By the time Gerald came in, Mrs. Sneyd was in a condition of almost bird-like agitation. Big woman though she was, she fluttered. She had twice made up her mind to carry her case down to the end of the road and go by bus, and twice she had unmade it. By turns, she had considered sending a wire and stopping the night; stopping the night without sending a wire; and even sending a wire in any case saying that she was coming when she could get there. Gerald's entry shortly after seven proved a disconcerting simplification.

But Gerald was hungry; he wanted his dinner. At the first signs of appetite, however, Mrs. Sneyd's agitation increased. He tried to soothe her. He assured her that if they left now they would be too early. But she would not listen to him. When she began once more to talk of sending a wire and staying on until the morning, Gerald saw that there was nothing for it but to take her at once.

Alice did not accompany them. She complained of feeling tired and said good-bye on the doorstep. Mrs. Sneyd on her part was almost overcome by a sudden return of gratitude. She kissed Alice both with her veil up and with it down. If ever, she said significantly, she could do as much for Alice, Alice had only to ask her.

“I settled up with the undertaker,” Gerald remarked as they drove along together.

“I'm glad,” Mrs. Sneyd remarked complacently. “He seemed such a nice sort.”

“He promised to attend to everything,” said Gerald.

Mrs. Sneyd paused. “I don't know what I should have done without you,” she said. “I haven't got fifteen pounds and that's all there is to it.”

She spoke with the carefree abandon of the bankrupt. As Gerald heard her say it, and heard the little self-conscious laugh that accompanied the remark; he knew that his fifteen pounds had gone forever.
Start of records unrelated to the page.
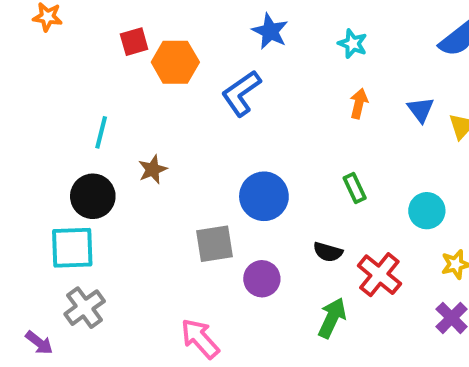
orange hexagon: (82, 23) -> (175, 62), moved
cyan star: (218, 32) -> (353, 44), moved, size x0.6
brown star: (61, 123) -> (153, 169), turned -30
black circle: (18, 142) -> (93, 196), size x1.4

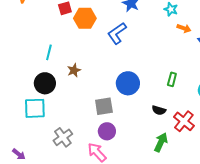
orange arrow: (359, 103) -> (184, 28), moved, turned 96
green rectangle: (355, 188) -> (172, 79), turned 40
purple circle: (262, 279) -> (107, 131), moved
gray cross: (85, 308) -> (63, 137), moved

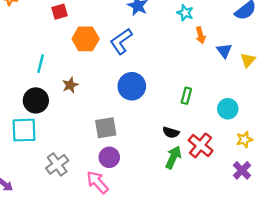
orange hexagon: (85, 18) -> (86, 39), moved
orange arrow: (184, 28) -> (201, 35), turned 56
blue circle: (128, 83) -> (132, 86), moved
green arrow: (161, 142) -> (173, 157), moved

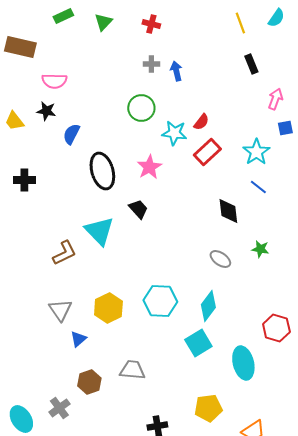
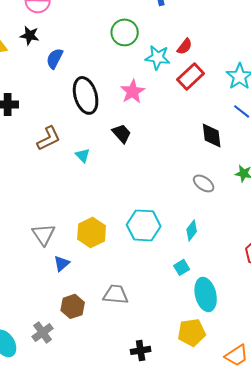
cyan triangle: (99, 231) -> (83, 155), size x0.5
brown L-shape: (64, 253) -> (49, 138), moved
cyan diamond: (208, 306) -> (192, 230), size x0.7
cyan square: (198, 343) -> (182, 267), size x0.6
cyan ellipse: (243, 363) -> (206, 294), moved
There would be no talk of paying it back as soon as things had settled down a bit.

They arrived at the station ridiculously early and there was nothing to do but hang about waiting for the train to be pushed in backwards. Mrs. Sneyd did not say much. Her remarks were mostly vague and associated
in some way with the tragedy from which they were emerging. “Poor Stan,” she would observe, “they did all they could for him;” or “I shall never forgive myself for not being there; never.” But for the most part she sat on the long station seat polishing the toes of her shoes against her stockings and staring aimlessly at the crowds on the platforms.

By the time he had seen her into the corner of the compartment—a swathed, sepulchral figure against the rich red of the third-class upholstery—he felt really sorry for her again. There was going to be plenty of time for thought on that journey; and they wouldn't be particularly pleasant thoughts either. She had lost everything; and, no matter how much she might try to conceal the fact from herself with her tea and aspirin and Sleepene, she must know it. No one was ever going to take care of her again, as Mr. Sneyd in his infatuation had tried to do.

In a sense it was her fault: she had married a man twenty years her senior and he simply hadn't lasted out. She was forty-two herself now and short of breath after going upstairs. The future promised nothing better than an endless condition of hope, which in the nature of things was bound to be disappointed.

To cheer her up, Gerald bought her an evening paper and a shiny weekly. It was the shiny weekly that she appreciated. The world of luxury and society somehow made poverty and loneliness seem a great deal easier to bear. Looking at pictures of Ascot and Lords and the Riviera it was possible to forget all about Station Approach and St. Martin's Hospital and Mr. Umble.